ATTORNEY GENERAL RAOUL URGES U.S. SENATE TO STRENGTHEN PROTECTIONS FOR PREGNANT INDIVIDUALS AND FAMILIES
Chicago — Attorney General Kwame Raoul today joined a coalition of 15 attorneys general in calling on the U.S. Senate to protect pregnant individuals and families by passing the Pregnant Workers Fairness Act (PWFA). The PWFA secures the right of pregnant individuals to be provided reasonable accommodations at work without fear of being pushed out of their jobs. In today’s letter, Raoul and the coalition urge the U.S. Senate to support the ability for people who are pregnant to thrive in the workforce.
“Pregnant individuals should not have to endure unsafe working conditions or the threat of losing their jobs because they cannot seek accommodations during their pregnancies,” Raoul said. “I urge the Senate to pass the Pregnant Workers Fairness Act and ensure pregnant individuals are fully protected under the law.”

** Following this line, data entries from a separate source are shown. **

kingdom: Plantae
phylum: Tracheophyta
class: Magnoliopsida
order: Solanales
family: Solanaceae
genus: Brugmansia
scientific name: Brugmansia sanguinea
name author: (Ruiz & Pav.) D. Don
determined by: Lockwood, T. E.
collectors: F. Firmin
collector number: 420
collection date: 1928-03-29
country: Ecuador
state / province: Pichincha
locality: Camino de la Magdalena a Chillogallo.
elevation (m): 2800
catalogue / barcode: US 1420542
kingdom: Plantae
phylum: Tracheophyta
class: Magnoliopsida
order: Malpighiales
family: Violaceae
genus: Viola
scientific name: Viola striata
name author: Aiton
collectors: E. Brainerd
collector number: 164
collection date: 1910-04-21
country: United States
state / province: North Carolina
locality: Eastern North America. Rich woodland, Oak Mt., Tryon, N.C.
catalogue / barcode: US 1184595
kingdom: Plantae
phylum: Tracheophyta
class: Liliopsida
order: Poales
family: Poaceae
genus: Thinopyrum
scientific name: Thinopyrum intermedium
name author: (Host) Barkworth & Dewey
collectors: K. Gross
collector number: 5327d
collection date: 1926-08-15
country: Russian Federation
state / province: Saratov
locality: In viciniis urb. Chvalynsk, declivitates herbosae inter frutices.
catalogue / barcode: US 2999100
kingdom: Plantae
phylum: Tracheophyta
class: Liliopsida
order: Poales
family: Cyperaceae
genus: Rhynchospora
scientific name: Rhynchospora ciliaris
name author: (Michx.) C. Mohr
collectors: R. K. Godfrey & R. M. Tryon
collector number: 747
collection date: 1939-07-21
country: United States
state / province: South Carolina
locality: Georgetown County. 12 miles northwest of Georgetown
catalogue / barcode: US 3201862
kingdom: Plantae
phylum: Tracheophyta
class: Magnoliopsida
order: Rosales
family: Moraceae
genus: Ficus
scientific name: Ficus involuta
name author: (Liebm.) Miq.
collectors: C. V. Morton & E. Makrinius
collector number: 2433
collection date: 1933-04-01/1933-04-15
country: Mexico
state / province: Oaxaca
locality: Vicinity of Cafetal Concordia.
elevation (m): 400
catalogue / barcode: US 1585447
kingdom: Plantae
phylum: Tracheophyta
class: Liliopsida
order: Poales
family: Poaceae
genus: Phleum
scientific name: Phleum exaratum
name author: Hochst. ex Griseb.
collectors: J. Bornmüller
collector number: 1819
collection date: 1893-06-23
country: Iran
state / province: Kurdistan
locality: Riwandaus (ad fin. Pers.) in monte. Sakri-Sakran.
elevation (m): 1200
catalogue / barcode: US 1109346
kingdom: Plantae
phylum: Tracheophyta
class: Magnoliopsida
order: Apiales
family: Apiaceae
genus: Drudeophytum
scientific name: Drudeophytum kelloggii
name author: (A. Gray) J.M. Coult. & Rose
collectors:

Currently, despite both the Pregnancy Discrimination Act (PDA) and the Americans with Disabilities Act (ADA), pregnant workers are not fully protected under the law. Reasonable accommodations under the ADA are available only to qualified individuals living with disabilities, including disabilities related to pregnancy. Reasonable accommodations can include, but are not limited to, sitting instead of standing, taking more regular breaks, and temporarily avoiding certain activities, like heavy lifting. Individuals in low-paying jobs are disproportionately people of color and those individuals are also more likely to be denied reasonable accommodations related to pregnancy due to the culture and demands of low-paying workplaces.
In their letter to U.S. Senate leadership, Raoul and the coalition strongly urge the Senate to pass the PFWA because it is needed to prevent pregnant workers from being forced out of their jobs or forced into taking unwanted leave. The PWFA, which is closely modeled after the ADA, would prohibit employment practices that discriminate against employees making requests for reasonable accommodations related to pregnancy, childbirth, and related medical conditions, and would make it clear to both workers and employers what rights and obligations need to be fulfilled under the law. Additionally, the bill would not require a pregnant employee to prove that another employee in a similar situation had also received accommodations in order to obtain their own accommodation.
Joining Raoul in today’s letter are the attorneys general of California, Colorado, Delaware, District of Columbia, Maryland, Massachusetts, Michigan, Nevada, New Jersey, New Mexico, New York, Oregon, Vermont and Washington.